MtDNA mutation pattern in tumors and human evolution are shaped by similar selective constraints

Abstract

Multiple human mutational landscapes of normal and cancer conditions are currently available. However, while the unique mutational patterns of tumors have been extensively studied, little attention has been paid to similarities between malignant and normal conditions. Here we compared the pattern of mutations in the mitochondrial genomes (mtDNAs) of cancer (98 sequences) and natural populations (2400 sequences). De novo mtDNA mutations in cancer preferentially colocalized with ancient variants in human phylogeny. A significant portion of the cancer mutations was organized in recurrent combinations (COMs), reaching a length of seven mutations, which also colocalized with ancient variants. Thus, by analyzing similarities rather than differences in patterns of mtDNA mutations in tumor and human evolution, we discovered evidence for similar selective constraints, suggesting a functional potential for these mutations.

Figure 1.

mtDNA positions harboring de novo cancer mutations preferentially occur in deep branches of human phylogenetic tree. Using maximum parsimony to assign mutations to branches of the human mtDNA phylogenetic tree, a maximal depth of fixation (MDF) value was calculated for 3328 mtDNA positions that vary in a compendium of coding region sequences (for description of the compendium, see text). The distributions of MDF values were compared to reported mutations in cancer data sets (A) and to noncancer positions, i.e., positions that were mutated only in the human compendium (B). To control for difference in the variability levels of the two types of positions, a sample of noncancer positions was used, sampled such that their variability levels precisely matched the variability level of the cancer positions. For estimating the statistical significant of the bias toward higher MDF values in cancer positions compared with noncancer positions (\, {\bar p}), the P-value estimate from a one-sided Mann-Whitney U-test was averaged over 1000 independently generated variability matched samples.

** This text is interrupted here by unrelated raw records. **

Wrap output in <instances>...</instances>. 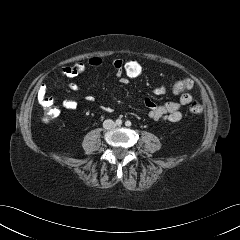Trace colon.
Instances as JSON below:
<instances>
[{"label":"colon","mask_w":240,"mask_h":240,"mask_svg":"<svg viewBox=\"0 0 240 240\" xmlns=\"http://www.w3.org/2000/svg\"><path fill=\"white\" fill-rule=\"evenodd\" d=\"M122 73L123 75L131 79H138L144 74V66L137 58H130L126 61H123L122 64ZM193 87V82L189 78H181L173 83V92L175 94L182 95L187 93ZM189 110L193 114H200L203 112L204 107L196 101H192ZM57 116V111L52 108H48L45 112V120L49 121L54 119Z\"/></svg>","instance_id":"obj_1"}]
</instances>
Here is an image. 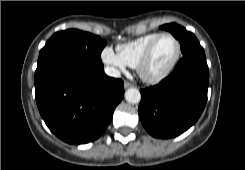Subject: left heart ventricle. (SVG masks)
I'll return each mask as SVG.
<instances>
[{
	"label": "left heart ventricle",
	"mask_w": 245,
	"mask_h": 170,
	"mask_svg": "<svg viewBox=\"0 0 245 170\" xmlns=\"http://www.w3.org/2000/svg\"><path fill=\"white\" fill-rule=\"evenodd\" d=\"M176 51L172 38L163 37L156 44L151 58L146 65V71L150 74L161 72L171 62Z\"/></svg>",
	"instance_id": "b2bd125f"
}]
</instances>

To ensure the repeated sampling is meaningful, highly variable positions (assigned to 13 or more inner nodes) were ignored, since these could not be matched between the cancer and noncancer sets.

Figure 2.

Recurrent tumor-related mutation combinations of HNSCC and pancreatic tumors. Tumor-related mutations reported in HNSCC (Zhou et al. 2007) and pancreatic cancer patients (Kassauei et al. 2006) were scanned for COMs, defined as recurrent mutation of at least two positions in two different patients. (A) Mutations involved in the COMs. For each tumor (left column), the cancer type and patient identifier are provided as shown in the above-mentioned references. Nucleotide positions of mutations are according to the revised Cambridge reference sequence (GenBank AC_000021.2). Heteroplasmic mutations are marked with an asterisk (*). (B) A proposed naming convention for COMs. Overlapping COMs are considered to be part of a larger COM group, designated using Greek letters (α, β, γ, δ). In particular, COMs that belong to a certain group are named using a Greek letter in combination with a number.